Directions. Write out, word for word, the lines of the items from their very first line through the line that contains "List each element's", with both of those lines included.

Listed records.

- - - -

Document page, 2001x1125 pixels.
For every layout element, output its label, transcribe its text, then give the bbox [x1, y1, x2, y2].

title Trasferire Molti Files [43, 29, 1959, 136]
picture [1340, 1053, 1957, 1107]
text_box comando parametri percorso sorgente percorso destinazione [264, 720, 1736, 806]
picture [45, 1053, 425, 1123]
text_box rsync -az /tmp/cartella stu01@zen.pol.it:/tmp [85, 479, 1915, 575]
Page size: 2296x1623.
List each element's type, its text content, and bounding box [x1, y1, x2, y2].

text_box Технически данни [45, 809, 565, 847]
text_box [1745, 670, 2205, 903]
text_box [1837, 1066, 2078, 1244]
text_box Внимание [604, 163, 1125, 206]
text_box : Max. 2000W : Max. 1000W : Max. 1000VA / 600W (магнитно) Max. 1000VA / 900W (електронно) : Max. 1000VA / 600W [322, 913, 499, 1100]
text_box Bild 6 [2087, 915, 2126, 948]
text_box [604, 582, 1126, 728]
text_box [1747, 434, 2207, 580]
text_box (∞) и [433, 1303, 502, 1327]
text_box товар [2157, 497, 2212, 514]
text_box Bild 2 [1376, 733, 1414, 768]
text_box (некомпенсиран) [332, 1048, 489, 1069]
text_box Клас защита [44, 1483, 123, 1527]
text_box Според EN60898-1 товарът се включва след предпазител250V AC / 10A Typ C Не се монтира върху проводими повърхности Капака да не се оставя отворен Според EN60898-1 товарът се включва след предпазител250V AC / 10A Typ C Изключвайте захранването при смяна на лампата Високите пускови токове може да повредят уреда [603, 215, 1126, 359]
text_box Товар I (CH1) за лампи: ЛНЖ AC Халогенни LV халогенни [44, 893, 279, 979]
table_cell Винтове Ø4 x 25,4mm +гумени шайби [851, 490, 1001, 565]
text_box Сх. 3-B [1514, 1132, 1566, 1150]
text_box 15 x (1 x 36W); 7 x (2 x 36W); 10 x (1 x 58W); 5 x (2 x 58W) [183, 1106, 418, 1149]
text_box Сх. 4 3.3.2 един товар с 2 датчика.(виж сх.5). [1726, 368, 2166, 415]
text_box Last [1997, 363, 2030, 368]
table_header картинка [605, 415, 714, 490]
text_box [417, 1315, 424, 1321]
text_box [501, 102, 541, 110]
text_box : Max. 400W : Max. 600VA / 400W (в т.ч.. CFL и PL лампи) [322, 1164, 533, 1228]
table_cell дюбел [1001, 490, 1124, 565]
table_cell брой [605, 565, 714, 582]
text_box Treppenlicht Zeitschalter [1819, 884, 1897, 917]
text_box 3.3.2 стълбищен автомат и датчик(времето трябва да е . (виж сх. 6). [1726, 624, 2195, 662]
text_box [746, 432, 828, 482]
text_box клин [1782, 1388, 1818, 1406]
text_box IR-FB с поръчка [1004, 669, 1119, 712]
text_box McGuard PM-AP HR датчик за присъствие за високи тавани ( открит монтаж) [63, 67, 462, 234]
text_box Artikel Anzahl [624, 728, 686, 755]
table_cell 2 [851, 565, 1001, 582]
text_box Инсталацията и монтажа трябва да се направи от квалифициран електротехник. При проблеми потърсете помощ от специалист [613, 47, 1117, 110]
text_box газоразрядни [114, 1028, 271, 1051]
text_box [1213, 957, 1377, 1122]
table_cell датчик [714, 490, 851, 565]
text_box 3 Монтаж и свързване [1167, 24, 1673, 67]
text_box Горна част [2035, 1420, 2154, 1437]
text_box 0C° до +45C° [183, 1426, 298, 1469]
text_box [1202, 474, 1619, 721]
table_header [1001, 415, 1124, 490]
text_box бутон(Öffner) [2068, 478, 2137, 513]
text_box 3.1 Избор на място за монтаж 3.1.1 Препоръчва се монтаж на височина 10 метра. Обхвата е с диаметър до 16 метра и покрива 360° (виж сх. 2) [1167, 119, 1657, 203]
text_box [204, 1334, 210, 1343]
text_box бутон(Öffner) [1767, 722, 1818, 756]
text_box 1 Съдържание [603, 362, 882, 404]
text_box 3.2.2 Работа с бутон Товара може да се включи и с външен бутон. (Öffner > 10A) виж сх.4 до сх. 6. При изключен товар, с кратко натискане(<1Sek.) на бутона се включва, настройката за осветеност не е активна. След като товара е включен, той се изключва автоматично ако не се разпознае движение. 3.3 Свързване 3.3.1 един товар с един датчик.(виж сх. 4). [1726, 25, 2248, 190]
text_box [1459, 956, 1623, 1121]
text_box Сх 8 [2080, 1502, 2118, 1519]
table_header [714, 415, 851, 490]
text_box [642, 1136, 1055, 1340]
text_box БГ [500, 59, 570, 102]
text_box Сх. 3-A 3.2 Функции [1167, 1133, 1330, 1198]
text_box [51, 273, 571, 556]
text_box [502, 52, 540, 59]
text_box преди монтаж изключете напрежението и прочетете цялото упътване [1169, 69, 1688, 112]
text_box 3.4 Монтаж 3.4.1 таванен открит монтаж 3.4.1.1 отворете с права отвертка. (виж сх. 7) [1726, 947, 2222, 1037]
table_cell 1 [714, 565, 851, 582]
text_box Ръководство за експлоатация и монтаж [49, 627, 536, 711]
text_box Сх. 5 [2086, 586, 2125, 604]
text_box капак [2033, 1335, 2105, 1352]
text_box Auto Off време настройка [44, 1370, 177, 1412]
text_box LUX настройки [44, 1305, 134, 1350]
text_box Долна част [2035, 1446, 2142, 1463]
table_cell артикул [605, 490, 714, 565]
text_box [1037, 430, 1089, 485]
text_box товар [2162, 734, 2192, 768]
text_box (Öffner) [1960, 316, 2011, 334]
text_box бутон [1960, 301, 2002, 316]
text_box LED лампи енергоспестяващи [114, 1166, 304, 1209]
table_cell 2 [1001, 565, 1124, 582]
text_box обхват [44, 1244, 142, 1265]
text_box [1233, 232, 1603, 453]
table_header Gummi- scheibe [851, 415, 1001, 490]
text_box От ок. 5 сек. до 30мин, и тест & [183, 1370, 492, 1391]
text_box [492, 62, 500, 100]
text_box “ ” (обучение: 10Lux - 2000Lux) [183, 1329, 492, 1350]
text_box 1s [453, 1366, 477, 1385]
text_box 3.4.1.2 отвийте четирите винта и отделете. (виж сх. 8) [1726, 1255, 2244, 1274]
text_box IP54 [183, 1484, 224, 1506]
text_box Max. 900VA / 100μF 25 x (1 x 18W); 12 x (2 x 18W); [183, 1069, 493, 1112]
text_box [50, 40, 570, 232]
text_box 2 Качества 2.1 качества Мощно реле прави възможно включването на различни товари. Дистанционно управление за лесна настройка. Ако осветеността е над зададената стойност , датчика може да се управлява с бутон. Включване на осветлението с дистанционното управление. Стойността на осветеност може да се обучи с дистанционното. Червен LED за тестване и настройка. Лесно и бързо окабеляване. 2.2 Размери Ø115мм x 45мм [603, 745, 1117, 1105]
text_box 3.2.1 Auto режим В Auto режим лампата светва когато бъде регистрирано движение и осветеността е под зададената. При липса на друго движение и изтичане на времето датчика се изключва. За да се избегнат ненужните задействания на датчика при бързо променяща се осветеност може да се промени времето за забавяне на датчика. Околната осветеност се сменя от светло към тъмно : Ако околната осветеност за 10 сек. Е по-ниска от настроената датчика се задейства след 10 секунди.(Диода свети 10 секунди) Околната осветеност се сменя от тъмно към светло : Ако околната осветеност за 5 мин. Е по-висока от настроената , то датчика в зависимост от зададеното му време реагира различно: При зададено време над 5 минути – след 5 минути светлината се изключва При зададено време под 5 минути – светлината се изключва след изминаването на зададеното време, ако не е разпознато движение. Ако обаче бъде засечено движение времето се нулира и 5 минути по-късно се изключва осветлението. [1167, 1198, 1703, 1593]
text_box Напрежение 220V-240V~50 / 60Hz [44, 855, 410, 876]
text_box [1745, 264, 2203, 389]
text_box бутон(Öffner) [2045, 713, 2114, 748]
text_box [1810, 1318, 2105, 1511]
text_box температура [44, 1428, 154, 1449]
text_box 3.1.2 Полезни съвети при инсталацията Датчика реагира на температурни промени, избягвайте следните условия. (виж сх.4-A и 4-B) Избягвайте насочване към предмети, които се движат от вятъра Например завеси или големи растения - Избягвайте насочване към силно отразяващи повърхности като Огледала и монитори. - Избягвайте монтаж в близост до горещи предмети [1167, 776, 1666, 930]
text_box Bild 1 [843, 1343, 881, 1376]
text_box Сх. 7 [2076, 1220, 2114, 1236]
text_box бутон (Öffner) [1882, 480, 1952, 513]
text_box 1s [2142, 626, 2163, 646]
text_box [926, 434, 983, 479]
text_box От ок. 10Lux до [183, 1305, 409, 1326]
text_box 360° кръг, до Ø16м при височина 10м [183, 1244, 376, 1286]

- - - -

Answer for the task.
Document page, 2001x1125 pixels.
For every layout element, output its label, transcribe its text, then give the bbox [x1, y1, x2, y2].

title Trasferire Molti Files [43, 29, 1959, 136]
picture [1340, 1053, 1957, 1107]
text_box comando parametri percorso sorgente percorso destinazione [264, 720, 1736, 806]
picture [45, 1053, 425, 1123]
text_box rsync -az /tmp/cartella stu01@zen.pol.it:/tmp [85, 479, 1915, 575]
Page size: 2296x1623.
List each element's type, its text content, and bounding box [x1, y1, x2, y2].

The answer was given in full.